Extract provided:

·····

I play a Pakistani girl who is in love with a refugee, someone who has no parents and doesn't know his caste. It is a pure love story and terrorists and other angles form the plot.
Refugee is a rather unconventional launch. What made you opt for it?
It is completely different role; it's not the stereotypical role of a college student. I have got a break that is a dream for me. Any other girl of my age will get such a role probably after five years of struggling. I have got it in my first film.
I have got a role that can help me prove I am an actress first. Anybody can dance and wear good clothes. It's no big deal. I don't want to be a dancing star. I want to be known as a powerful actress. I am glad I got this role because it is going to speak for itself.
I wouldn't call it an unconventional launch at all. After all, the film is also launching Amitabh Bachchan's son. J P Dutta has made a successful film like Border. He has also made a lot of unsuccessful films, but they were all critically acclaimed.
Refugee is commercial film. Its music is commercial. People may find it a little slow, but that doesn't make any difference. When they see the film, they will know it is commercial.
Were you nervous on the first day of the shoot?
No, not nervous. I was happy I had a good co-star. The director is like family to me. There was nothing on the sets that made me nervous.
What was the first scene you shot?

·····

Given information:
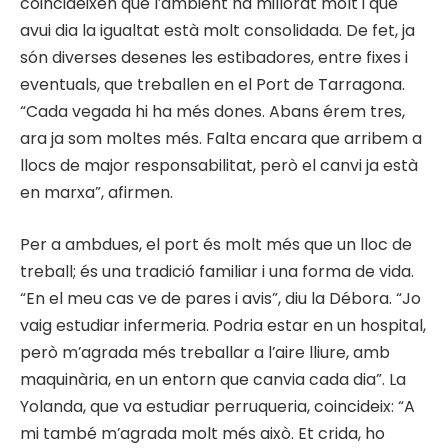
coincideixen que l’ambient ha millorat molt i que
avui dia la igualtat està molt consolidada. De fet, ja
són diverses desenes les estibadores, entre fixes i
eventuals, que treballen en el Port de Tarragona.
“Cada vegada hi ha més dones. Abans érem tres,
ara ja som moltes més. Falta encara que arribem a
llocs de major responsabilitat, però el canvi ja està
en marxa”, afirmen.
Per a ambdues, el port és molt més que un lloc de
treball; és una tradició familiar i una forma de vida.
“En el meu cas ve de pares i avis”, diu la Débora. “Jo
vaig estudiar infermeria. Podria estar en un hospital,
però m’agrada més treballar a l’aire lliure, amb
maquinària, en un entorn que canvia cada dia”. La
Yolanda, que va estudiar perruqueria, coincideix: “A
mi també m’agrada molt més això. Et crida, ho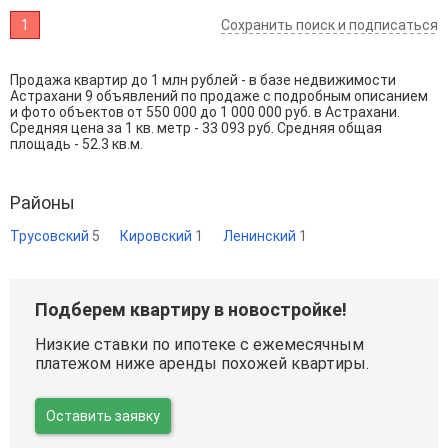
1
Сохранить поиск и подписаться
Продажа квартир до 1 млн рублей - в базе недвижимости
Астрахани 9 объявлений по продаже с подробным описанием
и фото объектов от
550 000
до
1 000 000
руб. в Астрахани.
Средняя цена за 1 кв. метр - 33 093 руб. Средняя общая
площадь - 52.3 кв.м.
Районы
Трусовский
5
Кировский
1
Ленинский
1
Подберем квартиру в новостройке!
Низкие ставки по ипотеке с ежемесячным
платежом ниже аренды похожей квартиры.
Оставить заявку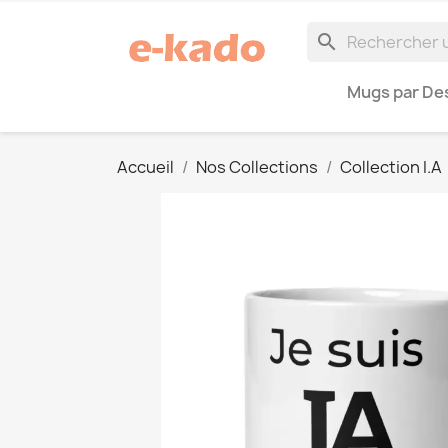
search
Mugs par Des
Accueil
Nos Collections
Collection I.A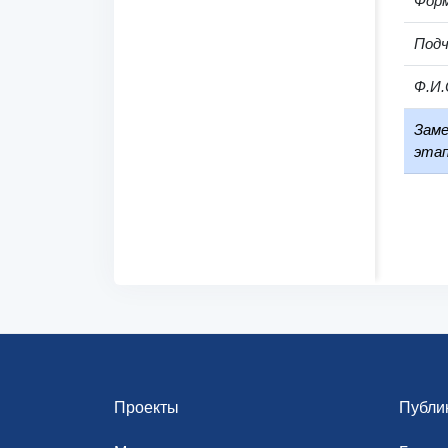
Фор
Под
Ф.И.
Заме
этап
Проекты
Публи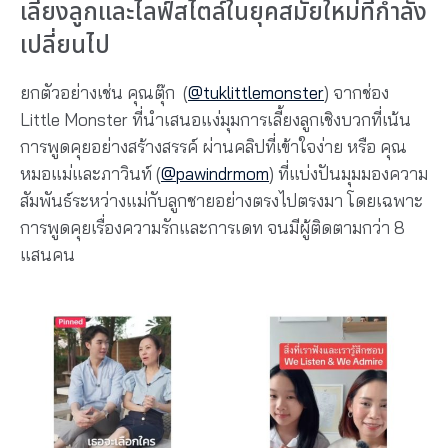
เลี้ยงลูกและไลฟ์สไตล์ในยุคสมัยใหม่ที่กำลัง
เปลี่ยนไป
ยกตัวอย่างเช่น คุณตุ๊ก
(
@tuklittlemonster
)
จากช่อง
Little Monster ที่นำเสนอแง่มุมการเลี้ยงลูกเชิงบวกที่เน้น
การพูดคุยอย่างสร้างสรรค์ ผ่านคลิปที่เข้าใจง่าย หรือ คุณ
หมอแม่และภาวินท์
(
@pawindrmom
)
ที่แบ่งปันมุมมองความ
สัมพันธ์ระหว่างแม่กับลูกชายอย่างตรงไปตรงมา โดยเฉพาะ
การพูดคุยเรื่องความรักและการเดท จนมีผู้ติดตามกว่า 8
แสนคน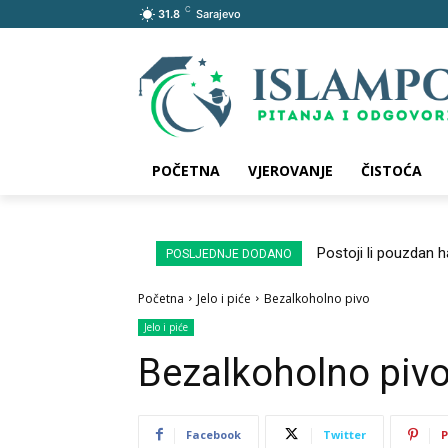
C
31.8
Sarajevo
POČETNA
VJEROVANJE
ČISTOĆA
Postoji li pouzdan 
POSLJEDNJE DODANO
Početna
Jelo i piće
Bezalkoholno pivo
Jelo i piće
Bezalkoholno piv
Facebook
Twitter
P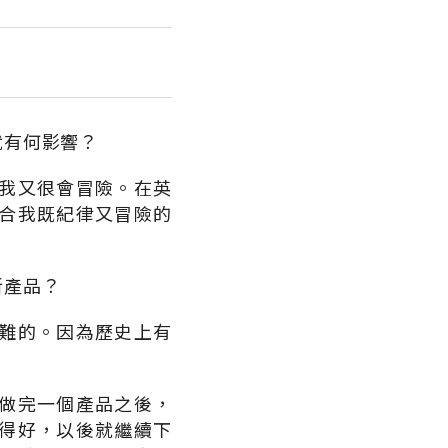
就有何影響？
我又很會冒險。在英
合我既紀律又冒險的
新產品？
難的。因為歷史上有
做完一個產品之後，
得好，以後就繼續下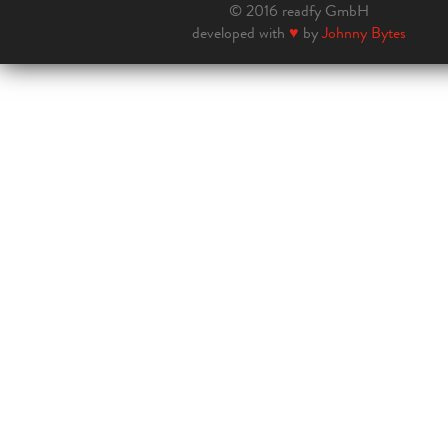
© 2016 readfy GmbH
developed with
♥
by
Johnny Bytes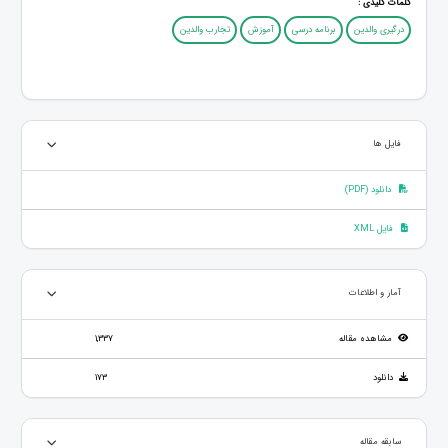
کلمات کلیدی :
درگیری والدین
برنامه درسی
آموزش
تجارب والدین
فایل ها
دانلود (PDF)
فایل XML
آمار و اطلاعات
مشاهده مقاله
1,337
دانلود
173
سابقه مقاله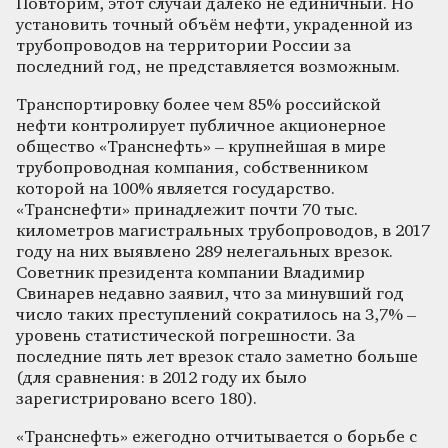
Повторим, этот случай далеко не единичный. Но
установить точный объём нефти, украденной из
трубопроводов на территории России за
последний год, не представляется возможным.
Транспортировку более чем 85% российской
нефти контролирует публичное акционерное
общество «Транснефть» – крупнейшая в мире
трубопроводная компания, собственником
которой на 100% является государство.
«Транснефти» принадлежит почти 70 тыс.
километров магистральных трубопроводов, в 2017
году на них выявлено 289 нелегальных врезок.
Советник президента компании Владимир
Свинарев недавно заявил, что за минувший год
число таких преступлений сократилось на 3,7% –
уровень статистической погрешности. За
последние пять лет врезок стало заметно больше
(для сравнения: в 2012 году их было
зарегистрировано всего 180).
«Транснефть» ежегодно отчитывается о борьбе с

·····

Problem to solve:
Continue the interview about the film Refugee, picking up right after its last line.

Result of the task:
It was a romantic scene between Abhishek and me. We were very comfortable from day one because he is part of my family and a close friend of mine. The chemistry was there right from the word go.
What was working in your first film like?
It was tough. It was also a great learning experience because working with J P Dutta is like working with an institution. I am glad I had the opportunity to learn so much about acting from him. It has helped me as an actress and as a person. Through this film I have seen hardships that I've never seen before. He is a hard director to work with because he demands a lot. That demand has to be fulfilled because, eventually, it looks really good on screen.
J P Dutta is known to be a strict disciplinarian...
He is that but, for this film, he changed completely as he was working with two young people. It is amazing; he is not the same guy.
How would you rate Abhishek Bachchan in the film?
As an actor he is better, at least I find him a thousand fold better... His father was the best, but he is going to be better than the best. I am sure about it. As a person he is wonderful, he is one of my closest friends.
Can you tell us an interesting incident that happened during the shooting for Refugee?
A lot of people have asked me this. There wasn't anything outstandingly interesting; something or the other was happening every day. We worked as a team. There was no discrimination in the unit. We were all like one big family. Every moment, every second of the film was to be cherished. There was no exact incident.
You've become a star even before the release of your debut film. Is it overwhelming?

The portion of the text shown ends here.